-- BEGIN Dataset records --

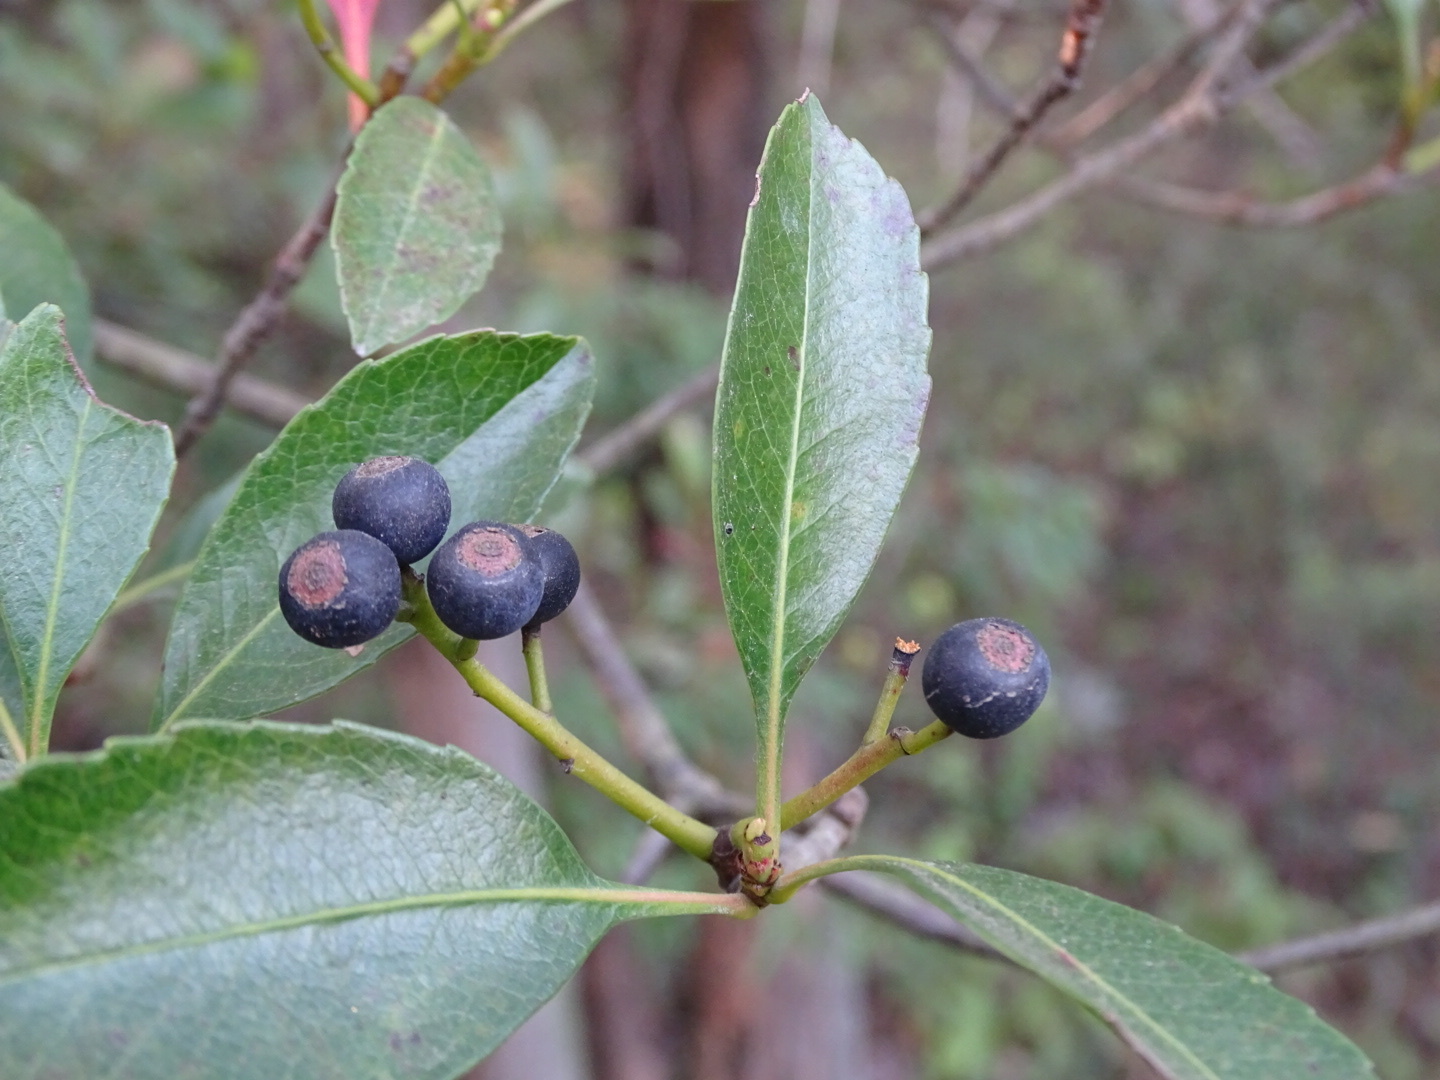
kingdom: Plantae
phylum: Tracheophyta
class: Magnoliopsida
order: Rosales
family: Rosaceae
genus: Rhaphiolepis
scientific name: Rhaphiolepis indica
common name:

-- END Dataset records --
-- BEGIN Dataset records --

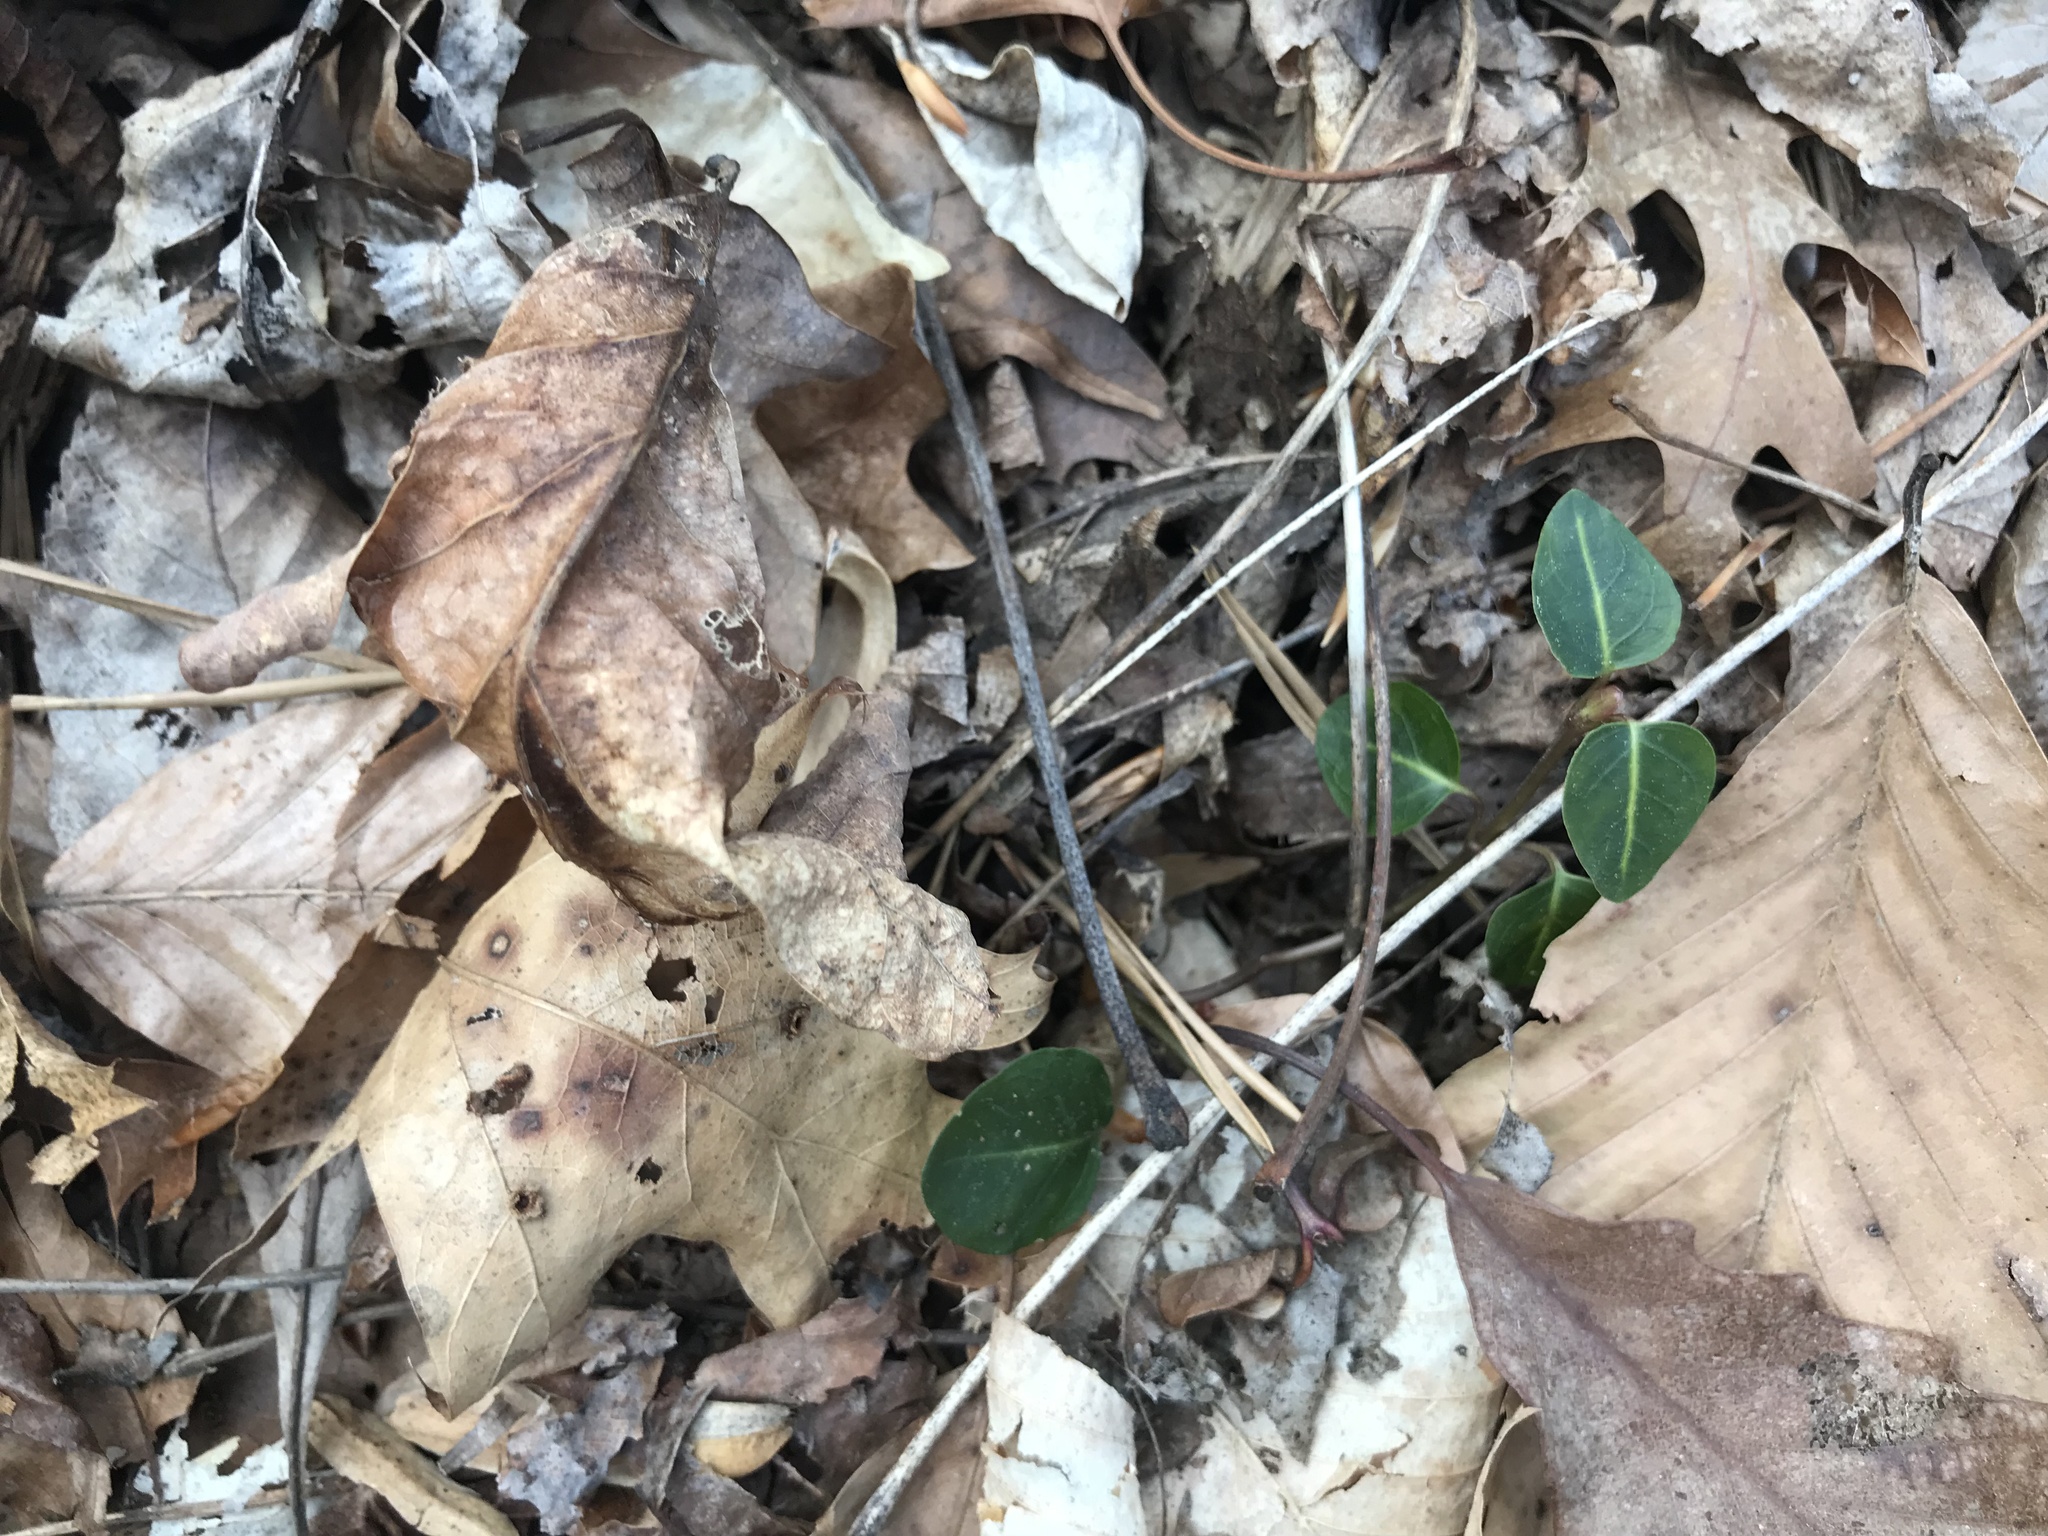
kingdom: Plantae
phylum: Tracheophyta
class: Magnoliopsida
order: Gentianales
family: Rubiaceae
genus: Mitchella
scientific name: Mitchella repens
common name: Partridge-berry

-- END Dataset records --

_Work to complete_:
Report every line of the records above that contains the string "name", copying each such line in full.

_Result_:
scientific name: Rhaphiolepis indica
common name:
scientific name: Mitchella repens
common name: Partridge-berry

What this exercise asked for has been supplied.